Morihiko Nakahara, the symphony’s associate conductor, will lead the orchestra in Mozart’s Symphony No. 31, St.-Georges’ Symphony No. 2 and Ravel’s “Tombeau de Couperin.”

Guitarist Steven Novacek will join in for Rodrigo’s “Concierto de Aranjuez.”

Nakahara will provide spoken program notes with musical examples from the orchestra.

“I wanted to pay tribute to Paris, which was not only such a cultural center in the time of Mozart and before, but became one again in the 20th century,” Nakahara says.

“It wasn’t just the French composers who were active there but foreigners like Mozart and Haydn, and then later people like Stravinsky and DeFalla.”

Nakahara decided to begin the concert with a 20th-century work that looks backward, and end with an 18th-century piece that looks forward.

“Ravel’s ‘Tombeau de Couperin’ is not so much just a homage to (French composer Francois) Couperin, but also reflects his experience on the battlefield in World War I,” he says.
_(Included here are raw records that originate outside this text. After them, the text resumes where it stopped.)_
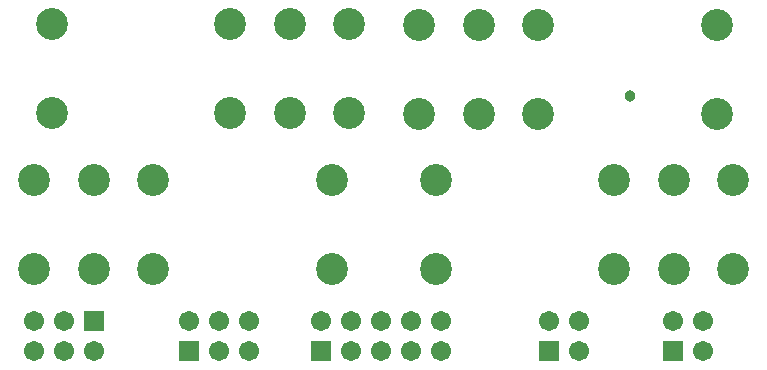
<source format=gts>
%FSDAX24Y24*%
%MOIN*%
%SFA1B1*%

%IPPOS*%
%ADD12R,0.067055X0.067055*%
%ADD13C,0.067055*%
%ADD14C,0.106425*%
%ADD15C,0.038000*%
%LNpcb_relayboard-1*%
%LPD*%
G54D12*
X010700Y000790D03*
X018300D03*
X022450D03*
X006299D03*
X003149Y001790D03*
G54D13*
X010700Y001790D03*
X011700Y000790D03*
Y001790D03*
X012700Y000790D03*
Y001790D03*
X013700Y000790D03*
Y001790D03*
X014700Y000790D03*
Y001790D03*
X018300D03*
X019300Y000790D03*
Y001790D03*
X022450D03*
X023450Y000790D03*
Y001790D03*
X008299D03*
Y000790D03*
X007299Y001790D03*
Y000790D03*
X006299Y001790D03*
X001149Y000790D03*
Y001790D03*
X002149Y000790D03*
Y001790D03*
X003149Y000790D03*
G54D14*
X024452Y003511D03*
X022468D03*
X020484D03*
X024452Y006488D03*
X022468D03*
X020484D03*
X014531Y003511D03*
Y006488D03*
X013978Y011676D03*
X015962D03*
X017947D03*
X013978Y008700D03*
X015962D03*
X017947D03*
X023900Y011676D03*
Y008700D03*
X001147Y006488D03*
X003131D03*
X005115D03*
X001147Y003511D03*
X003131D03*
X005115D03*
X011068Y006488D03*
Y003511D03*
X011652Y008711D03*
X009668D03*
X007684D03*
X011652Y011688D03*
X009668D03*
X007684D03*
X001731Y008711D03*
Y011688D03*
G54D15*
X021000Y009300D03*
M02*
</source>
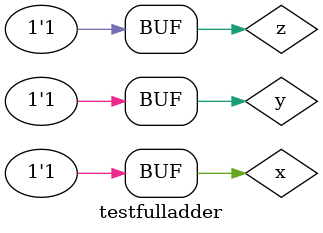
<source format=v>
module testfulladder;
reg x, y, z;
wire s, c;
fulladder_structural fas(x, y, z, s, c);
initial begin
x = 0; y = 0; z = 0;
#100
x = 0; y = 0; z = 1;
#100
x = 0; y = 1; z = 0;
#100
x = 0; y = 1; z = 1;
#100
x = 1; y = 0; z = 0;
#100
x = 1; y = 0; z = 1;
#100
x = 1; y = 1; z = 0;
#100
x = 1; y = 1; z = 1;
end
endmodule
</source>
“And this early symphony by Mozart looks forward by using the largest orchestra he had written for up to this point.”

St.-Georges was born in Guadeloupe in the French West Indies, but was raised in Paris, where he became known as Le Mozart Noir (the Black Mozart) for his musical achievements. He was the first black composer to receive attention in Europe.

Though he was nearly forgotten by the time he died in 1799, his music has recently been revived and a movie, “Le Mozart Noir,” made about his life.

Nakahara found the music of St. Georges through a friend who was teaching one of the composer’s violin concertos.

“He was a really interesting guy, famous not only as a composer and a violinist but as an expert fencing master as well,” the conductor says. “This symphony is like the very early symphonies of Mozart, or maybe a little like Haydn without Haydn’s complexity.”

As for Rodrigo, Nakahara says, “Even though he was born in Spain, he studied composition in Paris. While he was there he wrote this concerto named for the summer palace of Spanish kings, which Rodrigo had never seen since he was blind from childhood.”

Guitarist Novacek, who will perform the Rodrigo concerto, is no stranger to Spokane. Though this weekend’s appearances will mark his debut with the symphony, he has performed twice in past seasons with the Spokane String Quartet.

He teaches classical guitar and lute at the University of Washington and heads the classical guitar program at the Cornish School of the Arts in Seattle.

Novacek grew up on surf music and rock ‘n’ roll in southern California and performed as a studio musician from the time he was a teenager. He went on to a bachelor of music degree from the University of California at Northridge and to classical guitar studies with the Australian virtuoso John Williams and with Vince Macaduso.